Jean-René Bernaudeau heeft in zijn carrière alles gezien — van Laurent Jalabert tot Peter Sagan — maar wat hem vandaag zorgen baart, is niet een gebrek aan talent. Het is een gebrek aan geduld.
In een reflectief gesprek met Cyclism’Actu waarschuwt de teambaas van
TotalEnergies dat het wielrennen in zijn jacht op jonge sterren bezig is een hele generatie renners te verliezen.
“We kunnen een renner niet afschrijven op zijn 22ste”
De opkomst van
Jordan Jegat — tiende in de
Tour de France van 2025 — vormt voor Bernaudeau het bewijs dat rijping tijd kost. Terwijl de sport steeds jonger wordt, pleit hij voor een terugkeer naar ontwikkeling boven haast. “Wielrennen is altijd op zoek naar ‘zeldzame juweeltjes’, maar mensen moeten begrijpen dat kampioenen als
Paul Seixas uitzonderingen zijn,” zegt Bernaudeau. “Vandaag zijn er in Frankrijk vijftien ex-profs van 22 jaar oud — dat is tragisch.”
Bij TotalEnergies wijst hij op het succes van hun zogeheten 'dubbel project': jonge renners krijgen niet alleen een sportieve, maar ook een academische basis. “Jordan vertegenwoordigt hoop voor degenen die aan de kant zijn gezet,” zegt hij. “Uithoudingsvermogen bereikt zijn top pas tussen 25 en 30. We kunnen degenen die langzamer rijpen niet zomaar uitwissen.”

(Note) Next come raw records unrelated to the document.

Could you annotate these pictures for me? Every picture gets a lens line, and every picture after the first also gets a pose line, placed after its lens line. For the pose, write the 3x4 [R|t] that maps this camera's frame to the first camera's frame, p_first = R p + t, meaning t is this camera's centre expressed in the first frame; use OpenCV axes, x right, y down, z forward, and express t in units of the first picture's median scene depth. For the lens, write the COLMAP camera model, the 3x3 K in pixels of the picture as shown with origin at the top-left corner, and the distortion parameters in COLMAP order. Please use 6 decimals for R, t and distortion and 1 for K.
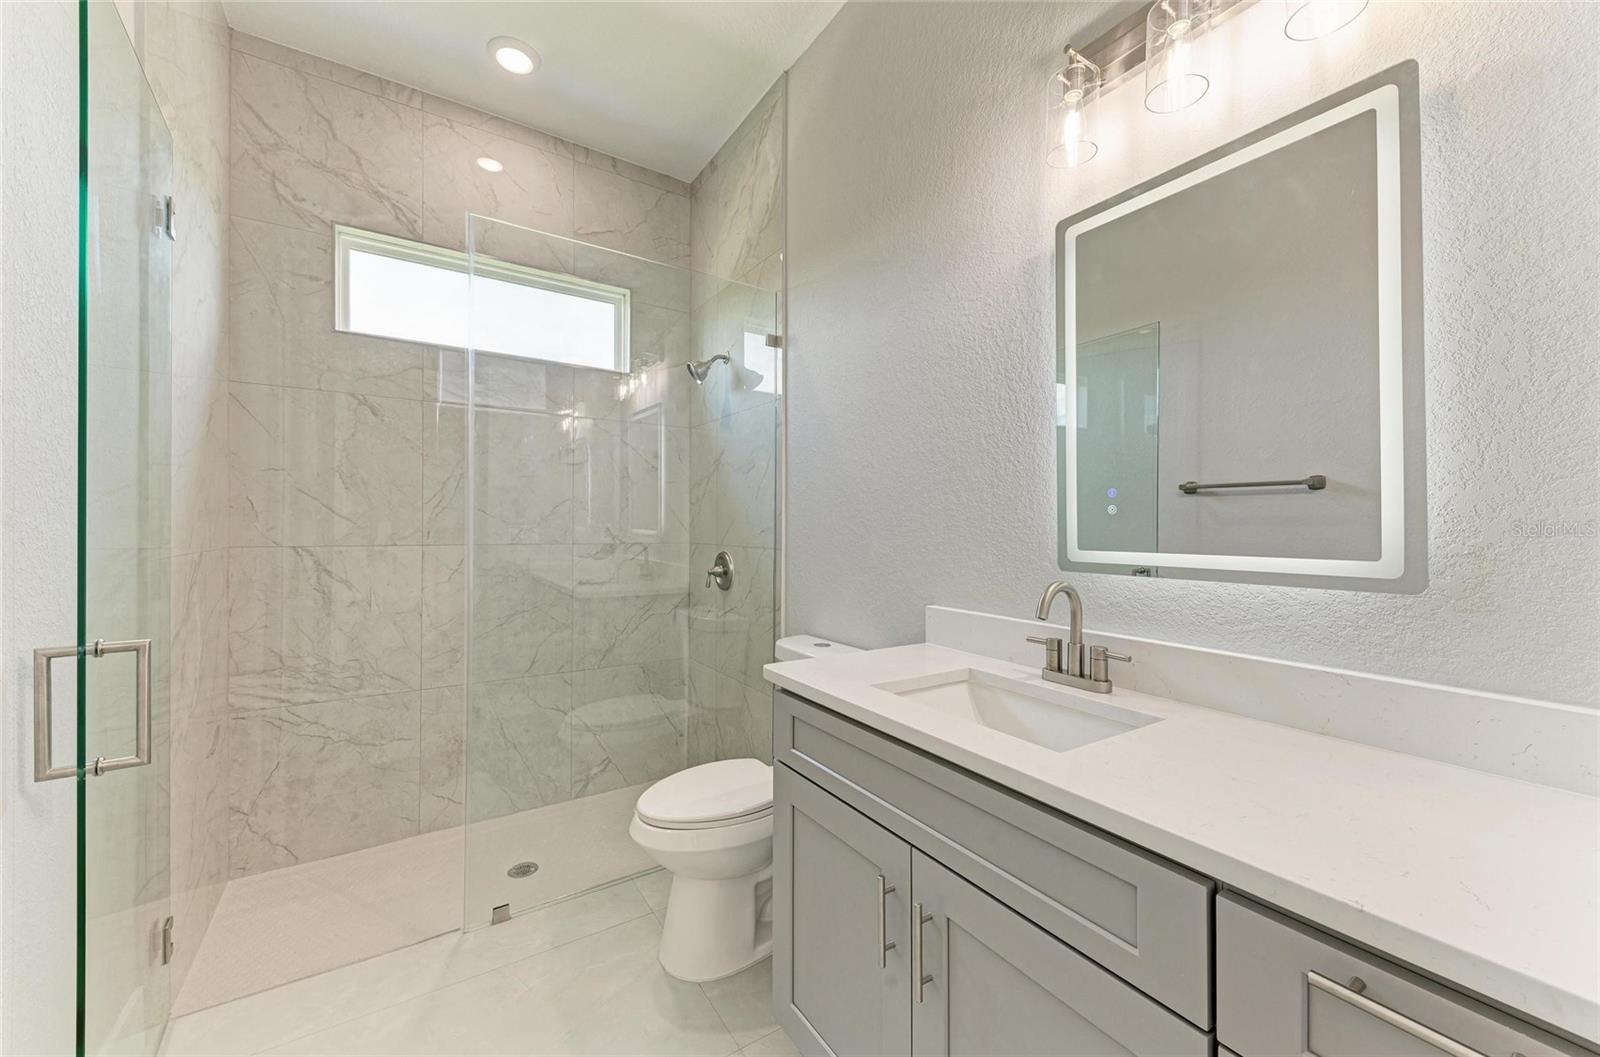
lens RADIAL K [[624.3, 0, 799.0], [0, 624.3, 527.5], [0, 0, 1]] dist [-0.001809, 0.000233]
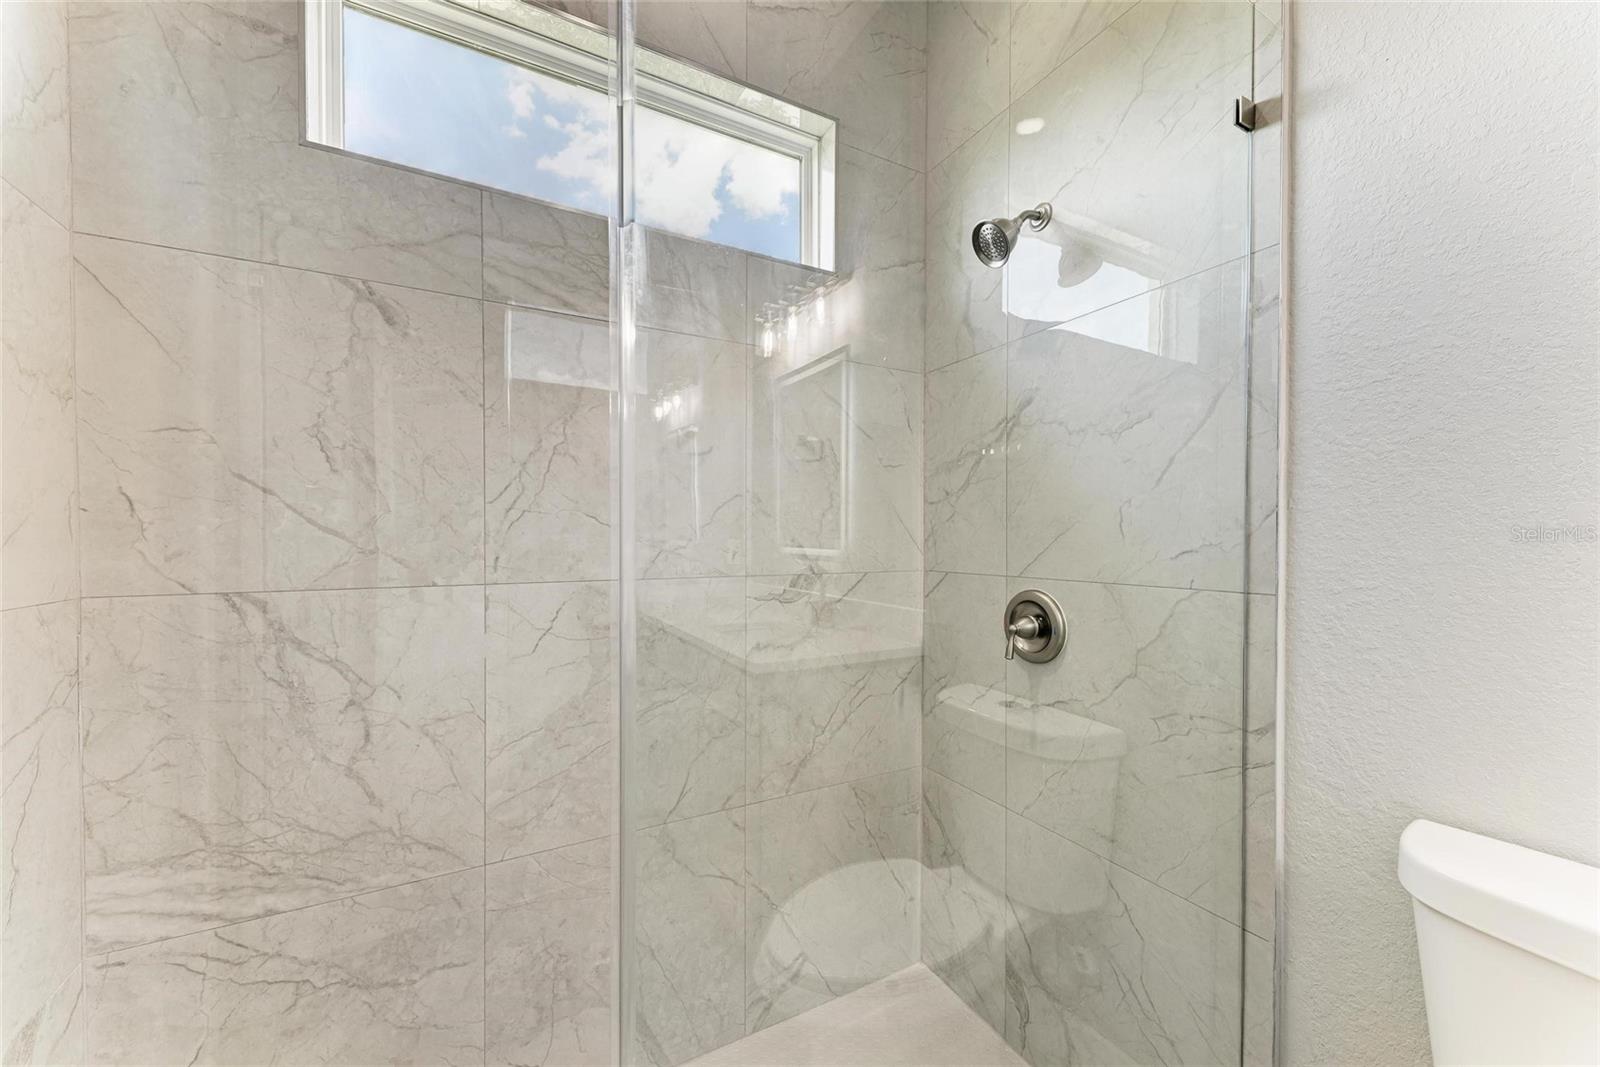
lens RADIAL K [[624.4, 0, 798.3], [0, 624.4, 542.0], [0, 0, 1]] dist [-0.001564, -0.000622]
pose [[0.996481, -0.009207, -0.083316, -0.286043], [0.009258, 0.999957, 0.000225, -0.003981], [0.083310, -0.000995, 0.996523, 0.480843]]
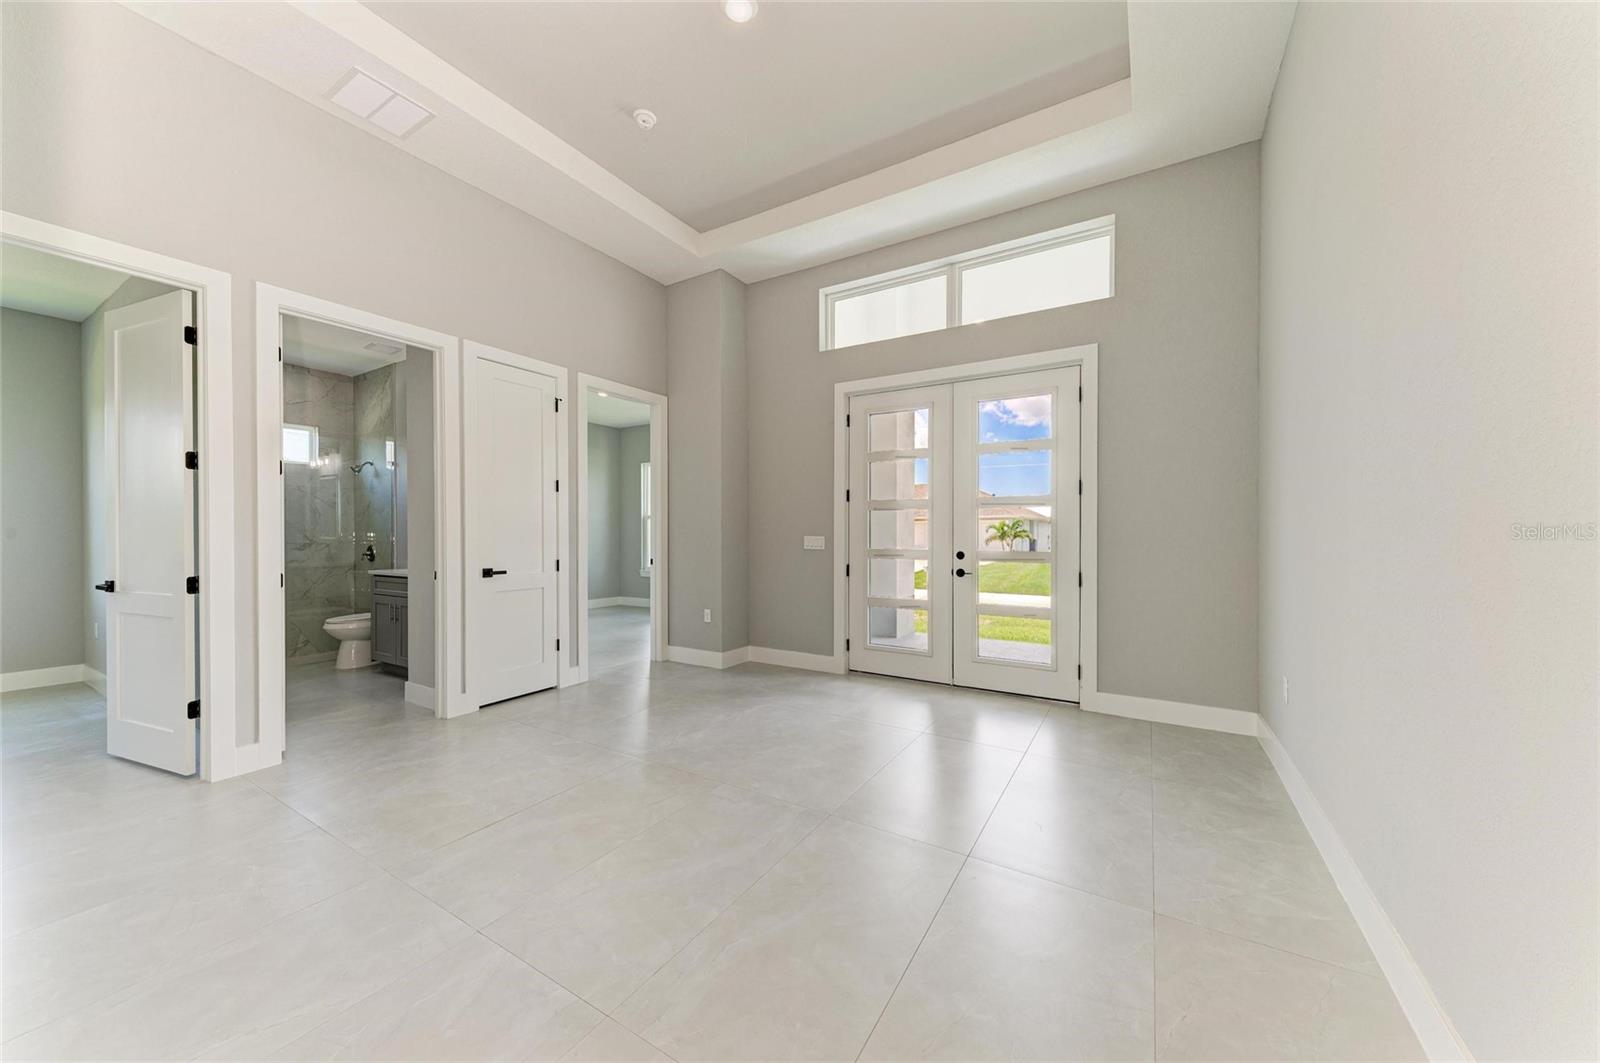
lens RADIAL K [[586.3, 0, 805.4], [0, 586.3, 531.4], [0, 0, 1]] dist [0.010943, -0.003081]
pose [[0.900537, -0.008544, 0.434695, 0.399476], [0.008933, 0.999959, 0.001149, -0.001639], [-0.434687, 0.002848, 0.900577, -1.764879]]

Amateurwielrennen op instorten
Naast Jegats voorbeeld spreekt Bernaudeau met zorg over de fundamenten van de Franse wielerpiramide. De basis, zegt hij, brokkelt af. “De piramide van het amateurwielrennen dreigt in te storten. Zonder clubs zijn er geen kampioenen,” waarschuwt hij. “In de Vendée hebben we geluk – sterke structuren, vrijwilligers, een cultuur. Maar dat is uitzonderlijk.”
Volgens Bernaudeau dreigt de meedogenloze professionalisering van de WorldTour de kloof te vergroten: meer geld aan de top, minder voeding van onderaf.
“De sport wordt topzwaar,” zegt hij. “Dat is gevaarlijk.”
Collectieve waarden boven sterrenstatus
Toch blijft hij trouw aan zijn filosofie: bouwen op groep en karakter, niet op sterren. “We zetten nooit alles in op één man,” zegt hij. “De aanvoerders, degenen die niet de roem of het geld krijgen, zijn onze steunpilaren.”
De opkomst van Jegat en de constante progressie van Emilien Jeanniere tonen volgens hem dat die aanpak nog steeds werkt — geduld, structuur, menselijke maat.
Een toekomst zonder TotalEnergies
Nu het Franse energiebedrijf zijn sponsoring eind 2026 beëindigt, werkt Bernaudeau achter de schermen aan de toekomst van zijn ploeg “Onderhandelingen worden in stilte gevoerd,” zegt hij. “Als er iets te melden is, zal ik het melden. Maar het project gaat door.”
Zijn woorden klinken als een belofte, niet als een afscheid. Voorlopig blijft hij bouwen met wat hij altijd het belangrijkst vond: mensen. “Als je wint, lees je anderen niet de les,” besluit hij. “En als je tweede wordt, houd je de hoop levend. Als we volgend jaar de mensen hebben geëerd die overwinningen mogelijk maken, dan is dat al succes genoeg.”